We cannot prove that Peano axioms (PA) is a consistent theory from the axioms of PA. We can prove the consistency from stronger theories, e.g. the Zermelo-Fraenkel (ZF) set theory. Well, we could prove that PA is consistent from PA itself if it was inconsistent to begin with, but that's hardly helpful.
This leads us to a point discussed on this site before. There is a certain point in mathematical research that you stop asking yourself whether foundational theory is consistent, and you just assume that they are.
If you accept ZF as your foundation you can prove that PA is consistent, but you cannot prove that ZF itself is consistent (unless, again, it is inconsistent to begin with); if you want a stronger theory for foundation, (e.g., ZF+Inaccessible cardinal), then you can prove ZF is consistent, but you cannot prove that the stronger theory is consistent (unless... inconsistent bla bla bla).
However what guides us is an informal notion: we have a good idea what are the natural numbers (or what properties sets should have), and we mostly agree that a PA describes the natural numbers well -- and even if we cannot prove it is consistent, we choose to use it as a basis for other work.
Of course, you can ask yourself, why is it not inconsistent?
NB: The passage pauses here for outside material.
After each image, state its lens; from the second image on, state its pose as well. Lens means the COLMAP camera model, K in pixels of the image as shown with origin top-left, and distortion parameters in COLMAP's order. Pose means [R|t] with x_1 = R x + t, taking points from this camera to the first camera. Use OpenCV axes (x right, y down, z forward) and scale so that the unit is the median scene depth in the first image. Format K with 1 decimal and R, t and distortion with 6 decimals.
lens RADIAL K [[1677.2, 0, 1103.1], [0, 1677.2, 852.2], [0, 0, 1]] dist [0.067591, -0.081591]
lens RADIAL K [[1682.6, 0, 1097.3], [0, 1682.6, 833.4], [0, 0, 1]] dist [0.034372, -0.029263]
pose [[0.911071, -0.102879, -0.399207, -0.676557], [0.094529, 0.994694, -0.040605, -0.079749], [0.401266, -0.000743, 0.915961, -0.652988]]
Well, we don't know. We haven't found the inconsistency and the contradiction yet. Some people claim that they found it, from time to time anyway, but they are often wrong and misunderstand subtle point which they intend to exploit in their proof. This works in our favor, so to speak, because it shows that we cannot find the contradiction in a theory: it might actually be consistent after all.
Alas, much like many of the mysteries of life: this one will remain open for us to believe whether what we hear is true or false, whether the theory is consistent or not.
Some reading material:
- How is a system of axioms different from a system of beliefs?
Best Answer
Essentially due to Gödel's Incompleteness Theorems, proofs of the consistency of $\mathsf{PA}$ must involve methods that transcend $\mathsf{PA}$ itself. If one has any doubts about the consistency of $\mathsf{PA}$, those doubts are likely only to be amplified concerning the methods used to prove the consistency of $\mathsf{PA}$. (For example, from $\mathsf{ZF}$, then you can easily construct a model of $\mathsf{PA}$, but the consistency of $\mathsf{ZF}$ is "more debatable" than that of $\mathsf{PA}$, so you haven't really gained anything.)
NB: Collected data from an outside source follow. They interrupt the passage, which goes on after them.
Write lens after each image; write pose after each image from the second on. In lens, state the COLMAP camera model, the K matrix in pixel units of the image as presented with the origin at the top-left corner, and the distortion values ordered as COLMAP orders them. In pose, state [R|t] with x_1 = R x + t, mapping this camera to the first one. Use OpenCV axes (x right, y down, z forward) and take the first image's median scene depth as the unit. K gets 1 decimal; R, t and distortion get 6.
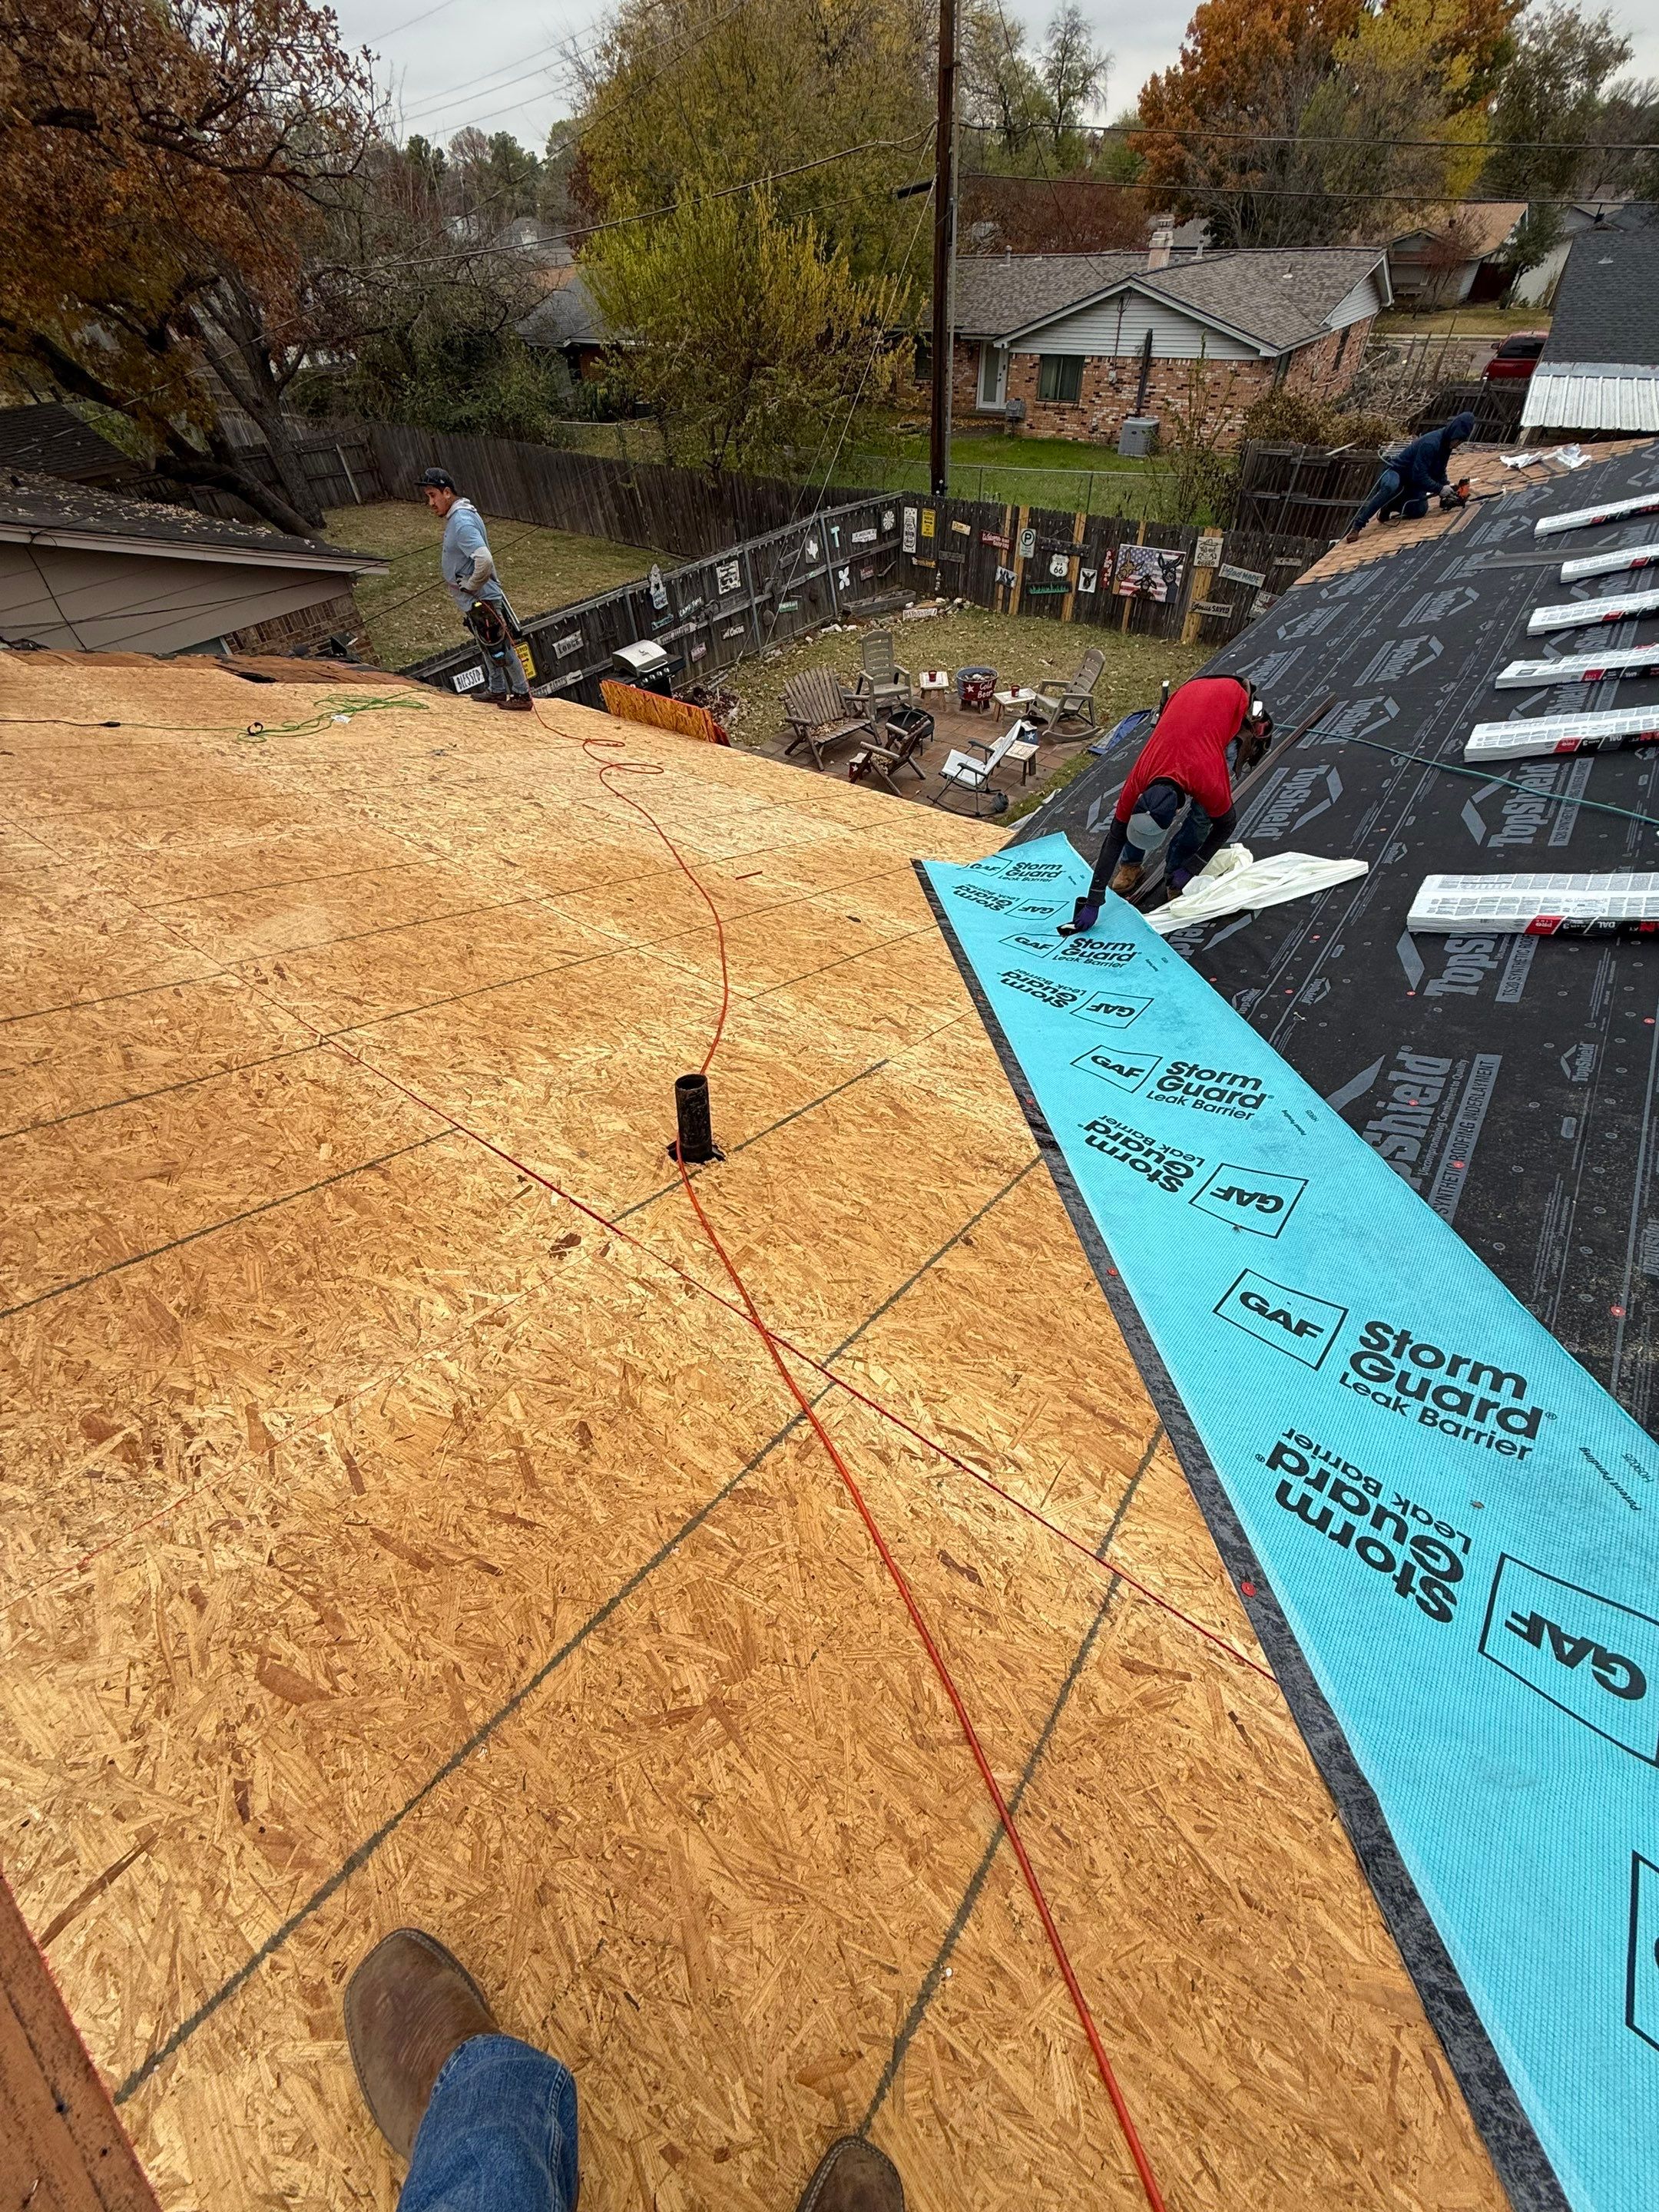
lens RADIAL K [[875.6, 0, 829.5], [0, 875.6, 1106.0], [0, 0, 1]] dist [0.000193, -0.000754]
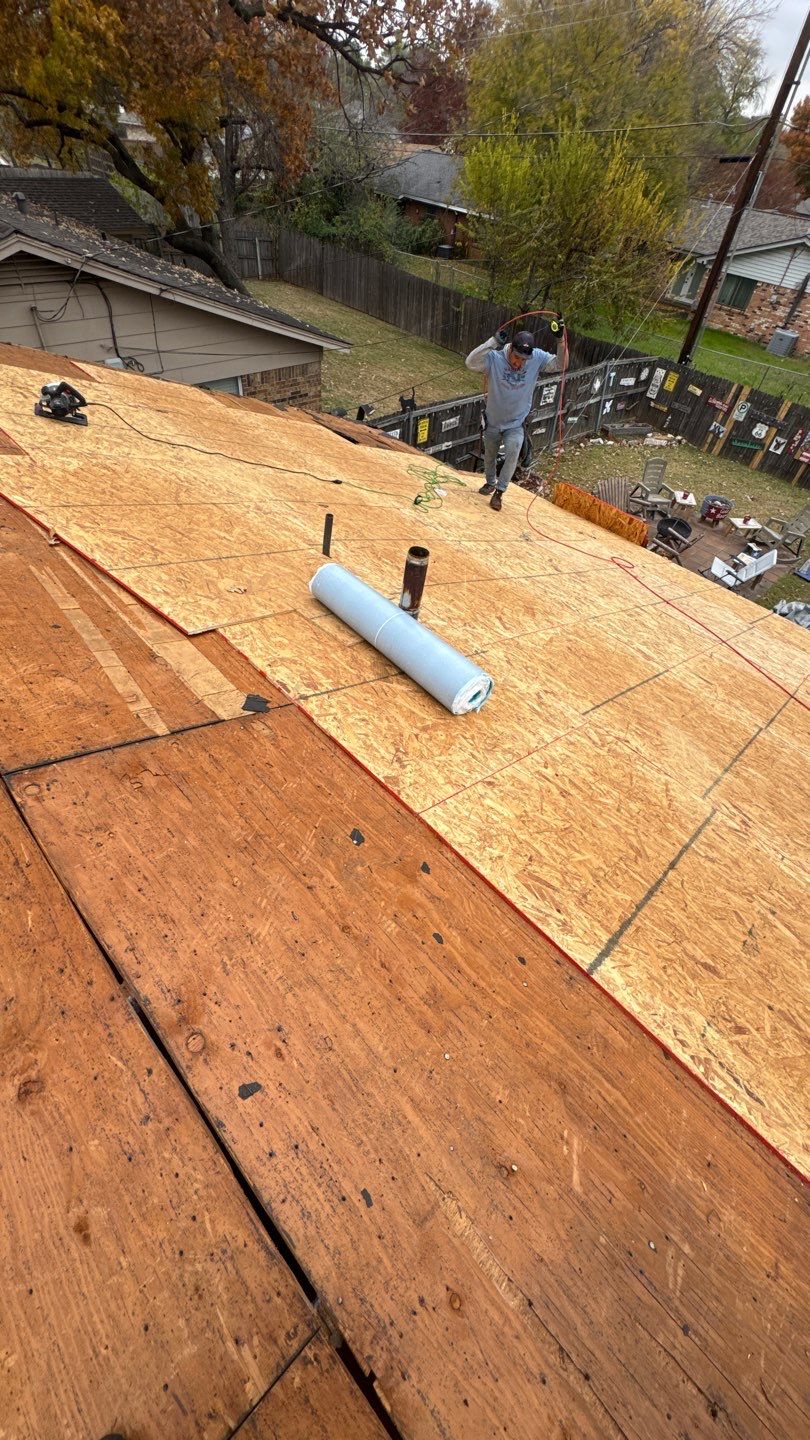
lens RADIAL K [[571.3, 0, 405.0], [0, 571.3, 720.0], [0, 0, 1]] dist [-0.005356, 0.000734]
pose [[0.977163, 0.212232, -0.010449, -0.205402], [-0.212044, 0.977118, 0.016641, -0.035900], [0.013742, -0.014046, 0.999807, 0.034522]]
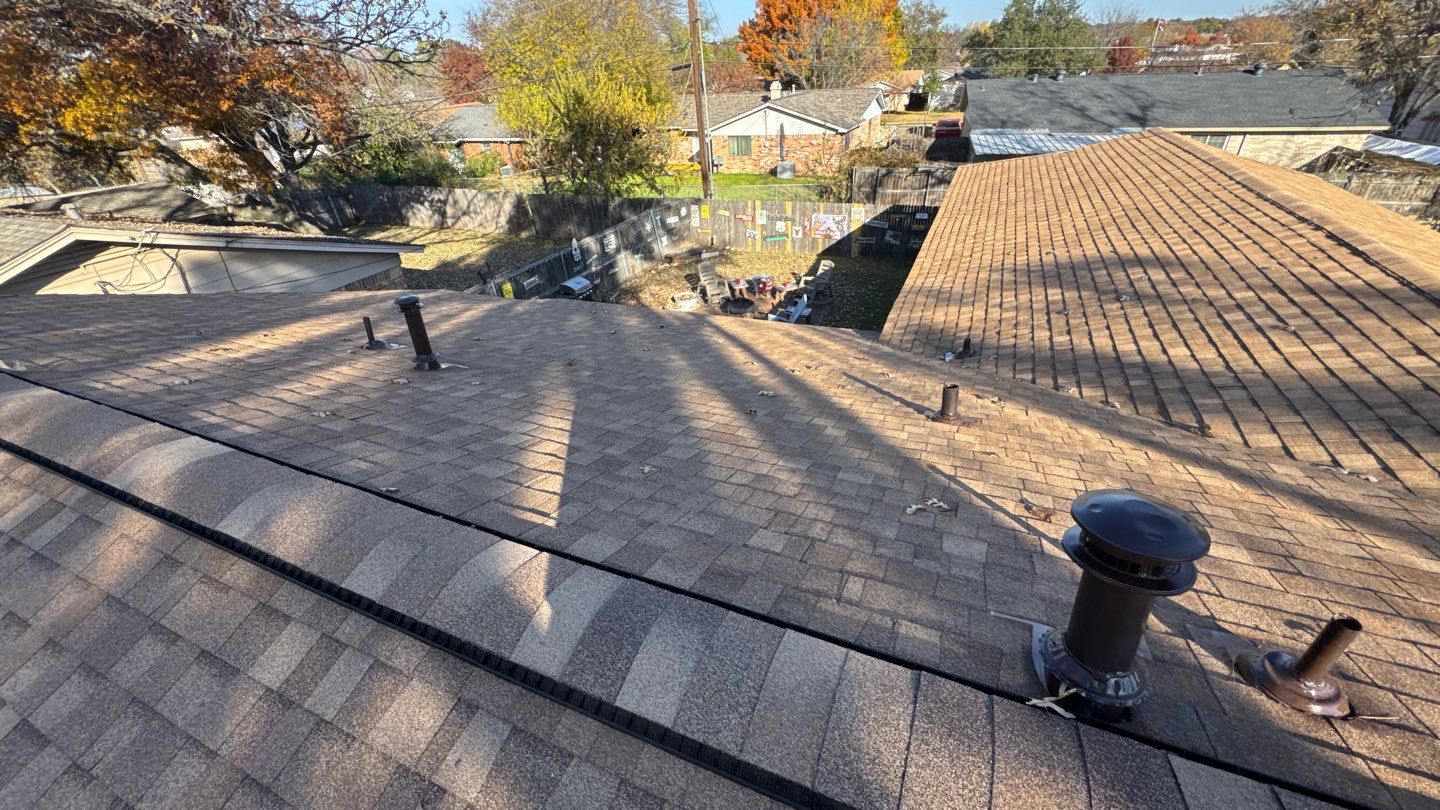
lens RADIAL K [[571.3, 0, 720.0], [0, 571.3, 405.0], [0, 0, 1]] dist [-0.005356, 0.000734]
pose [[0.974593, -0.123697, 0.186729, -0.141200], [0.169859, 0.951591, -0.256170, 0.039568], [-0.146002, 0.281379, 0.948425, -0.035681]]
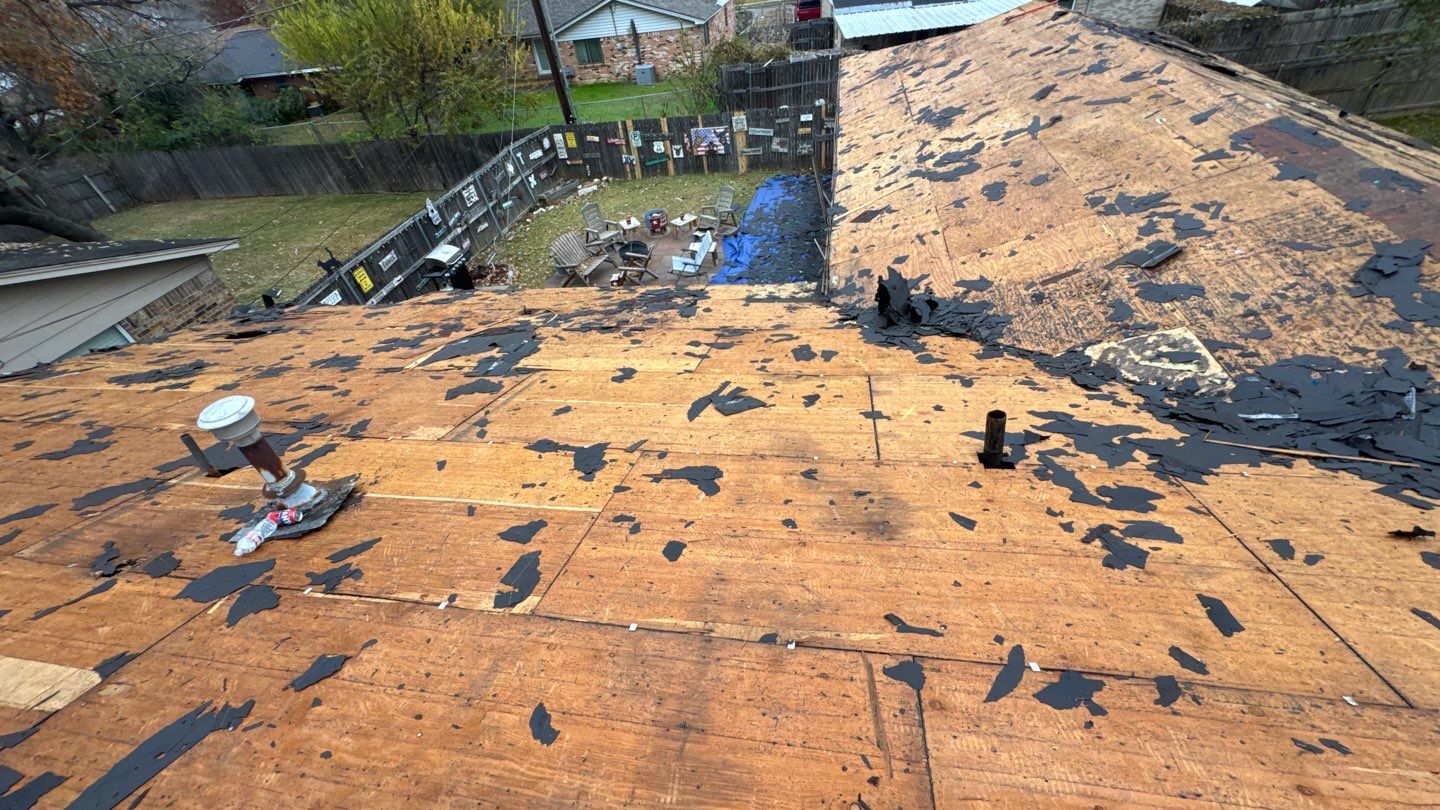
lens RADIAL K [[571.3, 0, 720.0], [0, 571.3, 405.0], [0, 0, 1]] dist [-0.005356, 0.000734]
pose [[0.889910, -0.335169, 0.309388, -0.145028], [0.373828, 0.924569, -0.073651, -0.025296], [-0.261365, 0.181201, 0.948079, 0.004504]]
Gentzen's proof relies on infinitary processes (in particular, induction up to $\varepsilon_0$; see Wikipedia), and may not have been accepted by the Hilbert school (who sought purely finitary proofs of consistency). The ordinal $\varepsilon_0$ is important here because (assuming its consistency) $\mathsf{PA}$ cannot prove that it is well-founded, and it is basically this move that transcends $\mathsf{PA}$.